Max shoved his hands in his greatcoat pockets to hide his clenched fists because she was setting him at a distance again. ‘She thinks my paternal grandmother’s obsession with her ancestral home has already cost her much too dear,’ he said. ‘But never mind that sad old story, promise you will come and see me there if you need to talk about him again, Georgia?’ he insisted with three years of wilful ignorance prodding at his conscience.
‘I will—now goodbye and God speed. Thank you for proving me right,’ she said and walked back into the shadowy wood as if he had imagined her.
Right about what? Ah, yes, Max the good man—what a lie he was.
Chapter One
Summer 1815
‘It’s only going to be for six weeks, Georgia,’ Miss Leonora Haverstock, her children’s governess, said, but it felt like for ever.
‘How does my father-in-law think taking my girls back to Mynham will help me get better from the influenza, Leonora? Missing them and worrying about them living under their grandparents’ roof for the next month and a half will make me feel worse.’

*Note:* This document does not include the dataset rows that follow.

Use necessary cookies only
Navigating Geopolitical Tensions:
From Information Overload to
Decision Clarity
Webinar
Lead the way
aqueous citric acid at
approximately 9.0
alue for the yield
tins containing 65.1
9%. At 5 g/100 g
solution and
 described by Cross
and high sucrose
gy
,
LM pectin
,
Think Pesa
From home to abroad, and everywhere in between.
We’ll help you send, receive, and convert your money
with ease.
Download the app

‘He is right, though. You are still pale and you have lost weight and as you were feverish for nearly a fortnight even I was worried about you,’ Leonora replied cheerfully. But Georgia suspected she was dreading six weeks at stiff and stately Mynham with two lively young pupils to keep out of the Duke and Duchess of Ness’s way.
Edgar had named his father as his children’s guardian in his will so Georgia had to give in when the Duke refused to be talked out of this plan for her to recover in peace, as if it would be anything of the kind. Edgar’s last cruelty against her stung afresh as she had no choice but to go along with the Duke’s ridiculous idea for her to convalesce alone.

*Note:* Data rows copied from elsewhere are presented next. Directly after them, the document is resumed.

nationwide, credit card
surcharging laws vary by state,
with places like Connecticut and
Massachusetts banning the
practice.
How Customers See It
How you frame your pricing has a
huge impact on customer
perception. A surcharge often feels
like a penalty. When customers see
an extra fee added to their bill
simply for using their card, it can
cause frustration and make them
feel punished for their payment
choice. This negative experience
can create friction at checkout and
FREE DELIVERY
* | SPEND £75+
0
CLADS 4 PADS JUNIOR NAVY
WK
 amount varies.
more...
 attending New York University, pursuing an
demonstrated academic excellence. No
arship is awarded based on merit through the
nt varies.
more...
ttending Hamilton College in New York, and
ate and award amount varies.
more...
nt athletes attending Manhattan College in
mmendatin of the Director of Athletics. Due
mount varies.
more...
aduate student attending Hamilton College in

‘I was feeling so much better when the Duke called on his way back from Brussels with news of the Allied victory at Waterloo, but then I started to cough and couldn’t stop. He seems to think I will be a permanent invalid if he doesn’t interfere, but I’m as strong as an ox.’
‘Maybe you are, but you don’t look it right now. You probably do need to breathe clean air and get plenty of rest.’
‘Perhaps,’ Georgia conceded with a glance out of the window at the usual haze over the city, which gave it a yellowish tint even on a fine day, ‘but not without my girls. I will just worry about them under the Duke’s roof without me.’
‘I don’t suppose he knows how a true mother feels about her children, Georgia, since the Duchess doesn’t strike me as the maternal type, although everyone says she doted on your late husband so maybe I am misjudging her.’
‘No, she could hardly ignore her elder son and spoil the younger one if she cared about them, but I suppose you’re right and the Duke truly doesn’t realise I love my children dearly,’ Georgia said with a sigh. ‘He is always accusing me of spoiling them, but you know how careful I am not to do so. I’m so afraid he will decide I am an unfit mother and not give them back to me.’
‘Oh, for goodness sake, Georgia, stop imagining the worst and concentrate on getting better so you can convince him you must have us all back here soon. In the meantime Nanny and I will care for them as if they are our own and the weeks will fly by. It makes sense for you to leave the city until it is cooler and the air is cleaner.’